Given \(n\) points in the plane, find the minimum Euclidean distance between two distinct points. Naive \(O(n^2)\) works for small \(n\); divide and conquer or a sweep line achieve \(O(n \log n)\).

Brute force

#include <vector>
#include <cmath>
#include <algorithm>
struct Point { double x, y; };

double dist2(const Point& a, const Point& b) {
    double dx = a.x - b.x, dy = a.y - b.y;
    return dx * dx + dy * dy;
}

double closestPairBrute(const std::vector<Point>& p) {
    int n = (int)p.size();
    double best = 1e300;
    for (int i = 0; i < n; i++)
        for (int j = i + 1; j < n; j++)
            best = std::min(best, dist2(p[i], p[j]));
    return std::sqrt(best);
}

Divide and conquer (sketch)

  1. Sort by \(x\). Split set by median \(x\); recursively solve left and right halves → \(\delta\) = min of two answers.
  2. Consider strip of points with \(|x - x_{\text{mid}}| < \delta\); sort strip by \(y\).
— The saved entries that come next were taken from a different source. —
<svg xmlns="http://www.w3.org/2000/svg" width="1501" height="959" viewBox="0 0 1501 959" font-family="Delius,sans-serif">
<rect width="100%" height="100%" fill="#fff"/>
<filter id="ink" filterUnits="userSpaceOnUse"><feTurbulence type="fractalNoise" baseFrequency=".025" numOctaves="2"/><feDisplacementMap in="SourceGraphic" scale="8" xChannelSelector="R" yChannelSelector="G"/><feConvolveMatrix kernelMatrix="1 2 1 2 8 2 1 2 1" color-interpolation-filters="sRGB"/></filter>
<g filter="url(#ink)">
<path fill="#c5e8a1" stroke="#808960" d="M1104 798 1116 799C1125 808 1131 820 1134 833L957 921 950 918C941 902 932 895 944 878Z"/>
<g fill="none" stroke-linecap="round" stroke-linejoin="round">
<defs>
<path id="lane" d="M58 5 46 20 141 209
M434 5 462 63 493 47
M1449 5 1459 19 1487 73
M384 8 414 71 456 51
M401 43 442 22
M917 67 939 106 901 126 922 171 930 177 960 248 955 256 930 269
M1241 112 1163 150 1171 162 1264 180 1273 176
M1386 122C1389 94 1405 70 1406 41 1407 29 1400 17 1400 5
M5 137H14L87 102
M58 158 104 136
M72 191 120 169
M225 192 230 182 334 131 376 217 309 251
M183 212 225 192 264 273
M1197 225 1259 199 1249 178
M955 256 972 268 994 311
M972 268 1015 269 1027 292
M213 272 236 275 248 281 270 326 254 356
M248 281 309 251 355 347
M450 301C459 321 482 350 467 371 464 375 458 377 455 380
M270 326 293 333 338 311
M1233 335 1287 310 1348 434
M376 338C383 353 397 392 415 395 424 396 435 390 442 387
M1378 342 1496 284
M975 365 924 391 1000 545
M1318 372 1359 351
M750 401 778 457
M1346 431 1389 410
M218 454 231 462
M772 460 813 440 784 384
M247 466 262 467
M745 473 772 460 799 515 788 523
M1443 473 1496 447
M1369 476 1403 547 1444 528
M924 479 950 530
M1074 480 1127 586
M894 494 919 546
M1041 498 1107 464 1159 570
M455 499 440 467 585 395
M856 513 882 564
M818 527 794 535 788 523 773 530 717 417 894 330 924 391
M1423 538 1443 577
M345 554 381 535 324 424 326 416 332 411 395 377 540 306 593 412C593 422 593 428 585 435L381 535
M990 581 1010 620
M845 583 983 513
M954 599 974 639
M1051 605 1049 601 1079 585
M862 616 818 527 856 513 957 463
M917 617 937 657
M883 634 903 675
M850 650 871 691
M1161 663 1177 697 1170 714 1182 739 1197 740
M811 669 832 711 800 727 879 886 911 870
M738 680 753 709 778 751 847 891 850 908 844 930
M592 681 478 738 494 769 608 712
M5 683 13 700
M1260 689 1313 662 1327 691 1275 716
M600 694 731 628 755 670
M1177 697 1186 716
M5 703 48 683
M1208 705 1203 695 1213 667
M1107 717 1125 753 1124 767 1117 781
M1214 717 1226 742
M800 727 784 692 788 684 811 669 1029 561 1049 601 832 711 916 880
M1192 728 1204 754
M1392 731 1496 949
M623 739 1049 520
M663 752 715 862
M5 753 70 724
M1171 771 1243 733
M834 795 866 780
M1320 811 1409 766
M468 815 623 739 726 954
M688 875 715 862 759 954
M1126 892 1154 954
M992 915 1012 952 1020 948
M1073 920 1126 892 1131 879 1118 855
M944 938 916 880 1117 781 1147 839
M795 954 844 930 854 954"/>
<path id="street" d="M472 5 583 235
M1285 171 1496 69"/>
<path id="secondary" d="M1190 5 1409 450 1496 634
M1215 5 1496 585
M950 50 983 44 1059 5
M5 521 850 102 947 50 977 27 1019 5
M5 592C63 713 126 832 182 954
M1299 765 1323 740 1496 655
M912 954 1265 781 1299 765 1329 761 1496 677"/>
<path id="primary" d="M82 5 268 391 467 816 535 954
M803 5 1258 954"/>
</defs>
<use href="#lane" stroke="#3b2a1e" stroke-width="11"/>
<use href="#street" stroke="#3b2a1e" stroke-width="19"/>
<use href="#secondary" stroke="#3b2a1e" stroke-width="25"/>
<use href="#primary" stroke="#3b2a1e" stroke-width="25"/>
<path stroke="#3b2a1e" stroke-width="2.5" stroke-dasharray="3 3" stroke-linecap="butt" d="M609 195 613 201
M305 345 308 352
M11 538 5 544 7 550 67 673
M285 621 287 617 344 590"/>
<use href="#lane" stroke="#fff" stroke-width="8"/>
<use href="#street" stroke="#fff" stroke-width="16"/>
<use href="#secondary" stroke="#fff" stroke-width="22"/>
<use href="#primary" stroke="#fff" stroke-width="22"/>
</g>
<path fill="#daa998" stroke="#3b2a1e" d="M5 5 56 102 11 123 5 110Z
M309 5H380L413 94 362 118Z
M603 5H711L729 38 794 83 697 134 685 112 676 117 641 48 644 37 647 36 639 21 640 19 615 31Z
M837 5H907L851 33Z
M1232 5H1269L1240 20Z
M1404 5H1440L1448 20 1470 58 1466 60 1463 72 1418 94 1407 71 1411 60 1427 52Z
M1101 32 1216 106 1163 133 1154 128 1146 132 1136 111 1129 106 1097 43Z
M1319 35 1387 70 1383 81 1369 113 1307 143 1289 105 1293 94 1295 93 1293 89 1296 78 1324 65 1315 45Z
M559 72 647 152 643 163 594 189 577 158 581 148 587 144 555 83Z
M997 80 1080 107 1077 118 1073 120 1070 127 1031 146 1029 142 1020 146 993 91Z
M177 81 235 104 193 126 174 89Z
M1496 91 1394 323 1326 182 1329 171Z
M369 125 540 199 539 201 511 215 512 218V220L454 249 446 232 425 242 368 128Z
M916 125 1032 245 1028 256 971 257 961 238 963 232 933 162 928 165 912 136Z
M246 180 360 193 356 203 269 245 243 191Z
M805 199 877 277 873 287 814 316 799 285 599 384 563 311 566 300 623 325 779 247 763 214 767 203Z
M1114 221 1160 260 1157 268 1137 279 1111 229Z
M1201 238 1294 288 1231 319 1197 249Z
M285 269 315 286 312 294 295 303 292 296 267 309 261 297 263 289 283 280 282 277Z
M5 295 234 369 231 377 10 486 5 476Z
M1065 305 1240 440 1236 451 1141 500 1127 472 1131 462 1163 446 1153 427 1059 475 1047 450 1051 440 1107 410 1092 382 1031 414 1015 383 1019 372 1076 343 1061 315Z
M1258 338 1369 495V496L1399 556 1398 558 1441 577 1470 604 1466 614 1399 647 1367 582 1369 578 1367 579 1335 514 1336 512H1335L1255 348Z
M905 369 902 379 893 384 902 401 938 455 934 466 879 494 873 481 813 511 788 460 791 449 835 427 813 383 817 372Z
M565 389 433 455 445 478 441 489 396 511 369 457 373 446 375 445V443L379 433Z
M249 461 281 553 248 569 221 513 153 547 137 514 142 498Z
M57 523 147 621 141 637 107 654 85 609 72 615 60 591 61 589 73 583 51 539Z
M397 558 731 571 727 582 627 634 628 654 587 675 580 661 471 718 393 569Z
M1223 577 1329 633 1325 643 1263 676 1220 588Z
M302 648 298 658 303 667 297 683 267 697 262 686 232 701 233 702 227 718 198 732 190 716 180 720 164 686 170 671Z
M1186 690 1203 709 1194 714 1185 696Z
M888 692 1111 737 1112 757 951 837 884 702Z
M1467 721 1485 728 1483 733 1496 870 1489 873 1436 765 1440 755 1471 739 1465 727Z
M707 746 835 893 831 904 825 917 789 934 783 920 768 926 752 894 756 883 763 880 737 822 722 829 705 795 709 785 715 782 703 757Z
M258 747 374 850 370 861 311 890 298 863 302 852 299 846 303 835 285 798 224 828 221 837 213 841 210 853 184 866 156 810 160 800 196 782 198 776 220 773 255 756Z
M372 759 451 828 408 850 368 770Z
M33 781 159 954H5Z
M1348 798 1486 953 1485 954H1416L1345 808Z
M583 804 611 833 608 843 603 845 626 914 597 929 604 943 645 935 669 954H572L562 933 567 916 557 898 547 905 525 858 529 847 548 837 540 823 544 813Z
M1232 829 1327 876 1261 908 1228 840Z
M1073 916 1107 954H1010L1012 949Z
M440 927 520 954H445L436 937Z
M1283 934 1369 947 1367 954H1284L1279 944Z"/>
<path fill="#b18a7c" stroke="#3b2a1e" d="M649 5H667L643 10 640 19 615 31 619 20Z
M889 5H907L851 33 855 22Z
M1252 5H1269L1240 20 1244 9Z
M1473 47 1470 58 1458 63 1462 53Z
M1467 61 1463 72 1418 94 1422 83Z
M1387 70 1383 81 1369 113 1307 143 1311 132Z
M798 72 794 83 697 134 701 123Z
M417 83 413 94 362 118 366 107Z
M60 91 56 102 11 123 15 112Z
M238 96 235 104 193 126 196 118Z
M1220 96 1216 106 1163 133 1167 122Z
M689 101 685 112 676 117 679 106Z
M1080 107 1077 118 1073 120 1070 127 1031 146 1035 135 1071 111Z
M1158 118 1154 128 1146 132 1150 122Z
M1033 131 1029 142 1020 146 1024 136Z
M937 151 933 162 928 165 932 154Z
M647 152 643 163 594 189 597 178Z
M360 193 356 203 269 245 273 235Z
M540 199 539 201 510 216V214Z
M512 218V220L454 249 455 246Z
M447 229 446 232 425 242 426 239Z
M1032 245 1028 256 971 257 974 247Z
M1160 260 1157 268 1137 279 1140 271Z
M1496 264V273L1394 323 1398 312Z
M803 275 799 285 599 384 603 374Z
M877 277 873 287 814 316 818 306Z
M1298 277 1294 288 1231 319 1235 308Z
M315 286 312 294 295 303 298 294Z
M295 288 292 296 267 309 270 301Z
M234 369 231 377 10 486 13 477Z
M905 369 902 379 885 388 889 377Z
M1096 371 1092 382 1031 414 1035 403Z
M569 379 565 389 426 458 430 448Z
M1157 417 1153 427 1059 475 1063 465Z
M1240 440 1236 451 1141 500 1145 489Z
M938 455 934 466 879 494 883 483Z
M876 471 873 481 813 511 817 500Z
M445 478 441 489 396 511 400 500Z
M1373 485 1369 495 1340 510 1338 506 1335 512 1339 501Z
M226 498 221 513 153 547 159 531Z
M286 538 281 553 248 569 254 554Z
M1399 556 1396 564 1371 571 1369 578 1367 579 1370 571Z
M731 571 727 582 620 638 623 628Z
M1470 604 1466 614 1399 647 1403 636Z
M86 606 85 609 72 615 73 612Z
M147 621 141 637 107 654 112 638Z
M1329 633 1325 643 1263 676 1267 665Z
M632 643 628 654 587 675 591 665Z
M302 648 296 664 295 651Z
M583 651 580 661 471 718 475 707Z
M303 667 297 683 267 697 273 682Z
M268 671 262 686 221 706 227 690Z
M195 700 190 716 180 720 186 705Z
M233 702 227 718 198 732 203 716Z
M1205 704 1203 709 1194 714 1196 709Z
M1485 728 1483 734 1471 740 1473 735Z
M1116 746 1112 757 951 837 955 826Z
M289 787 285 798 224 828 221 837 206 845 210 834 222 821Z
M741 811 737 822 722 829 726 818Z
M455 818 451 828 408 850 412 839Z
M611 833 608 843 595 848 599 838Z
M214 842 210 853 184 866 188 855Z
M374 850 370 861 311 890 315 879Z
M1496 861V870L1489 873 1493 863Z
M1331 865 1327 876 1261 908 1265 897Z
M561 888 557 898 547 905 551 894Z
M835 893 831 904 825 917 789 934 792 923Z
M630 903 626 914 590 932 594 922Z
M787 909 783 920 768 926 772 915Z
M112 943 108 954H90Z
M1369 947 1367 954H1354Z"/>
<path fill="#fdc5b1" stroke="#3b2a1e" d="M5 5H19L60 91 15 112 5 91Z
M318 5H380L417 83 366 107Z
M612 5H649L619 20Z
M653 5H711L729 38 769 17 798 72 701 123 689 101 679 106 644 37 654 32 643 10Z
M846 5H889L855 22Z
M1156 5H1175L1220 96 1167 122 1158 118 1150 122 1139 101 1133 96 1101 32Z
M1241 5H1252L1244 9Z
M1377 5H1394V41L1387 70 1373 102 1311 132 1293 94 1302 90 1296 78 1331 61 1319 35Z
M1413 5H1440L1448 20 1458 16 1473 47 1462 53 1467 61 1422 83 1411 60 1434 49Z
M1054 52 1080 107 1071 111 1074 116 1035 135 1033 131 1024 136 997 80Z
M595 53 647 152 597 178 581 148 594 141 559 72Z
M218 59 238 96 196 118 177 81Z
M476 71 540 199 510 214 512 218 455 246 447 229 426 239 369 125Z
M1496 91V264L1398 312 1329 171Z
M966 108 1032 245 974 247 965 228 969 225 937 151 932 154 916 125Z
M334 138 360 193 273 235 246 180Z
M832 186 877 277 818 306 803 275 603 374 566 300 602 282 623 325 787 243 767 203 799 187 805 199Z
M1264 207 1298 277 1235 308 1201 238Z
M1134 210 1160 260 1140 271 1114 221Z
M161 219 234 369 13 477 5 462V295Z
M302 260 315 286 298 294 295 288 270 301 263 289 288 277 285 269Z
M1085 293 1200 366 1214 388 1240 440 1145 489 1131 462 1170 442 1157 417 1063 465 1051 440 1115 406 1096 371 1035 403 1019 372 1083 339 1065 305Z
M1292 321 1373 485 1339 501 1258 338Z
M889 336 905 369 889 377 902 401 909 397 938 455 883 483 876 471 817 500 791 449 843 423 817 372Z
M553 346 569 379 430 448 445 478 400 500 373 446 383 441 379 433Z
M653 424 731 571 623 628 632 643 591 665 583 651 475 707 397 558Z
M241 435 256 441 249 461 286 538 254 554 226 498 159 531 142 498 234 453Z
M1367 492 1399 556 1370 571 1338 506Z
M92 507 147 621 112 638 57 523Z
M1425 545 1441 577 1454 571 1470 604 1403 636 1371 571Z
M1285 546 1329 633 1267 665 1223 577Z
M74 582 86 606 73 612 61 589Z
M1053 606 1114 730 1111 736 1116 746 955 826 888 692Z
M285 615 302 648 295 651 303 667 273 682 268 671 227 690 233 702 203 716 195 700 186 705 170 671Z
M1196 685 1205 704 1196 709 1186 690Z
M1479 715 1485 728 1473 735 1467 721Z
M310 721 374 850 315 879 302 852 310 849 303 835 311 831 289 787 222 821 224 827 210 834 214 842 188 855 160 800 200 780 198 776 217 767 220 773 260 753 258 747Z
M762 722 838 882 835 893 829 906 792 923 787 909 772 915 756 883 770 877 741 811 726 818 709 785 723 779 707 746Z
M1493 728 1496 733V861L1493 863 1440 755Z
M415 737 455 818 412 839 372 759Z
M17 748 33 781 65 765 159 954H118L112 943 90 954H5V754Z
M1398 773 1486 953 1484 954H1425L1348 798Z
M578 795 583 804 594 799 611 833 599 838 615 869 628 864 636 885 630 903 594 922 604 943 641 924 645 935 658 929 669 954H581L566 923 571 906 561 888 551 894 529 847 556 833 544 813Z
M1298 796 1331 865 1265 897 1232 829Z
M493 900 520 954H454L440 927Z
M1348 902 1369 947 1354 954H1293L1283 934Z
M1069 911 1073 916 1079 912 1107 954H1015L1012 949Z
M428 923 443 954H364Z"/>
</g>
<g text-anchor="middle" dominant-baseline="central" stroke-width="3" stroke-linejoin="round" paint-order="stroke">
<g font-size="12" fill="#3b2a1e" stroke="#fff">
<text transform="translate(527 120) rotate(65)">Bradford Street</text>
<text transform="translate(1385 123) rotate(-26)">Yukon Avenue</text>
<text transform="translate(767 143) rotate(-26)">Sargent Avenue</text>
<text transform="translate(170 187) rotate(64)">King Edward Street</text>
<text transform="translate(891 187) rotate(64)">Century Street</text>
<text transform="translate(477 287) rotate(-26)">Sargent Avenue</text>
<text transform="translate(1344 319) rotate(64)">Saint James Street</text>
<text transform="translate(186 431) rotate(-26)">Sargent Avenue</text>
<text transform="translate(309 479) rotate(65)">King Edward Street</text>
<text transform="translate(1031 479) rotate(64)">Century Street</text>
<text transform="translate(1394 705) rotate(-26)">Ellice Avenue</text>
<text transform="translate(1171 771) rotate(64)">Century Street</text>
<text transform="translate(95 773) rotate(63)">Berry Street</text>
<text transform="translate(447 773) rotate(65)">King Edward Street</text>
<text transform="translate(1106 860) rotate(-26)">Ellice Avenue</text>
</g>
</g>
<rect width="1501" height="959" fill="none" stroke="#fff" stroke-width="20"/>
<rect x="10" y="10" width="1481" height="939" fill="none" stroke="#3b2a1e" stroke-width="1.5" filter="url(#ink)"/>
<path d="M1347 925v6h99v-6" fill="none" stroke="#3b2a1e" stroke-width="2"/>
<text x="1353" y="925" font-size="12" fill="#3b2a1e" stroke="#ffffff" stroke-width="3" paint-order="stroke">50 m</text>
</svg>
For each point, only constant neighbors within \(\delta\) in \(y\) need checks (packing argument).

Recurrence \(T(n) = 2T(n/2) + O(n)\)\(O(n \log n)\).

Plane sweep variant

Sweep a vertical line; maintain active set in a balanced structure ordered by \(y\); insert/delete points; for each new point query neighbors in \(y\) within distance window—often implemented with set + careful bounds.